### Selected excerpt
There you have it: election day, November 4, 1980, and Jimmy Carter confronts the fact of his defeat for a second term as President.  In the whole 633-page volume, the one sentence stands out as an epitaph for Carter’s presidency: “Most things we did that were difficult and controversial, cost us votes in the long run.”  He reiterated that “the issues on which we had expended the most effort were the very ones that had lost us so much political support.”  By recounting the difficulty, controversy, and great effort, he seems to appeal for the reader’s empathy: no good deed goes unpunished.  Carter’s memoir has the makings of a Shakespearian tragedy.  What can this memoir tell us about leadership?

 

This post continues my commentary on the seminar I’m leading for Darden and the Miller Center for Public Policy on the leadership lessons of the post-Watergate U.S. Presidents.  Students and I are devoting the year to studying the memoirs, biographies, and principal speeches of each President in succession.  Though universities teach leadership from many different perspectives, deriving leadership lessons from the Presidents is a neglected opportunity.  This course aims to fill that gap.

 

Carter is a case study well worth our attention because of his uniqueness and contradictions.  He campaigned for office as a populist and ran afoul of entrenched powers and of challengers (Kennedy and Reagan) who had a strong populist appeal.  Deeply religious, he presided at a time of an unmistakable trend toward unbelief.  He sought to restore faith and trust in government only to be displaced by a successor who argued that “government is the problem.”  A former peanut farmer, he imposed a grain embargo on the Soviet Union that brought hardship to American farmers.  He sought to balance the federal budget in the face of Great Society spending habits.  He faced challenging relations with Congress, but delivered a productive record.  “Mediocre,” “sanctimonious,” “stubborn,” “cautious,” “feeble,” and “cold” are some of the adjectives used to describe Carter.  Surveys of historians rank Carter at #27 (out of 44) just behind Gerald Ford and ahead of Chester A. Arthur and Benjamin Harrison—over the years, his position in the ranking has fallen as low as #34 and risen as high as #18.  It seems that with the passage of time, history may be dealing more gently with him.    

 

An Overview

In my discussion of the presidency of Gerald Ford, I observed that our reflections seem to gather around five “buckets”: circumstances, outcomes, character, execution, and choices.  Each of these buckets interacts with the others.  And the buckets aren’t static: each will change over time, which means that we must judge a presidency in its totality, rather than by just one bucket or at just one moment in time.  In short, the business of drawing leadership lessons suggests that the really simple assessments of a presidency are incomplete, incoherent, and/or wrong.  We must embrace complexity.  So, how does one size up President Carter?

### Data excerpts
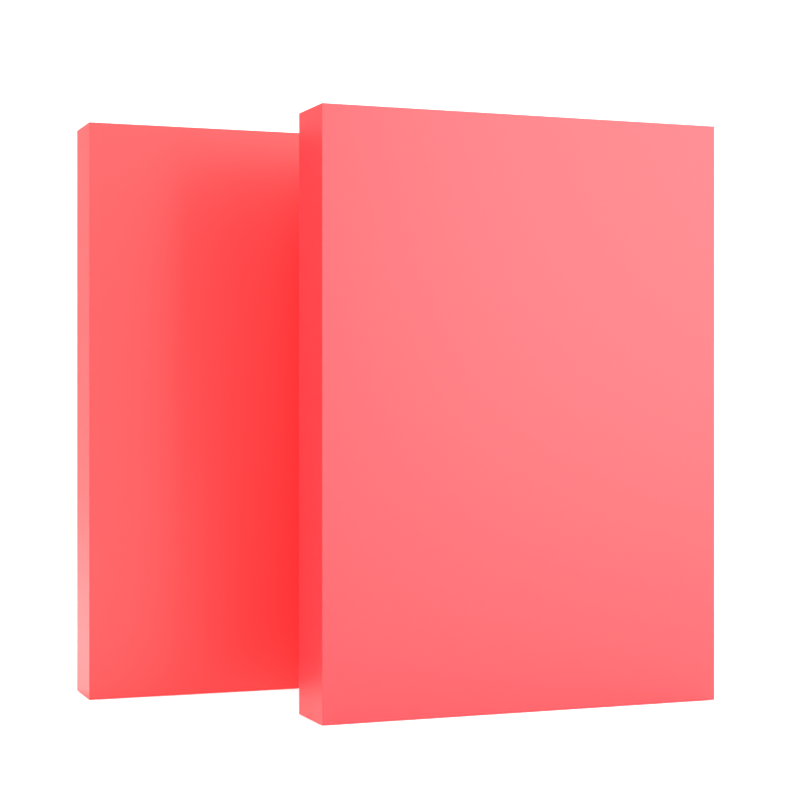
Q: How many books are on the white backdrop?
==
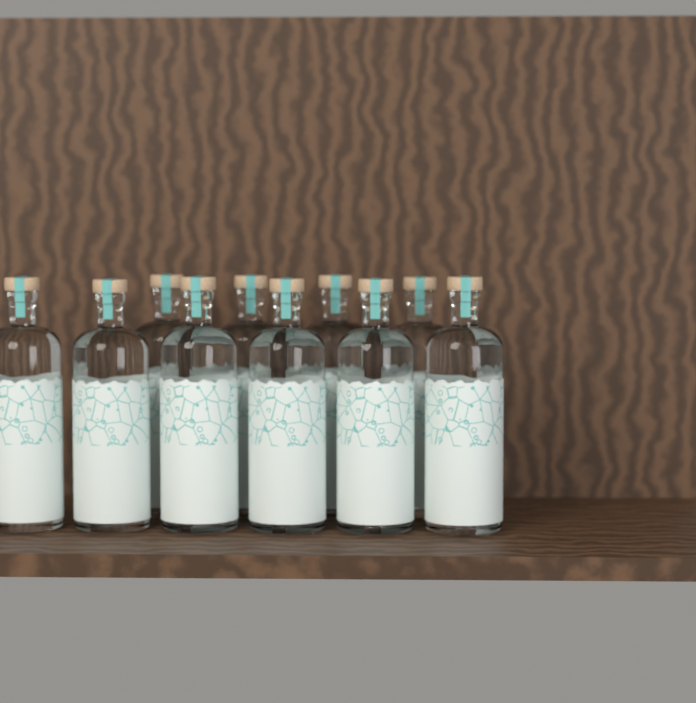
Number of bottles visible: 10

### Your tasks
a) From the post on Jimmy Carter, write out everything from "This post continues" down to "fill that gap.".
b) Answer these about the post on Jimmy Carter:
(i) How many pages long is Carter's memoir?
(ii) What rank do surveys of historians give Carter, and out of how many Presidents?
(iii) What are the five "buckets" that reflections on a presidency gather around?

### The responses
a)
This post continues my commentary on the seminar I’m leading for Darden and the Miller Center for Public Policy on the leadership lessons of the post-Watergate U.S. Presidents.  Students and I are devoting the year to studying the memoirs, biographies, and principal speeches of each President in succession.  Though universities teach leadership from many different perspectives, deriving leadership lessons from the Presidents is a neglected opportunity.  This course aims to fill that gap.

b)
(i) 633 pages
(ii) #27 out of 44
(iii) Circumstances, outcomes, character, execution, and choices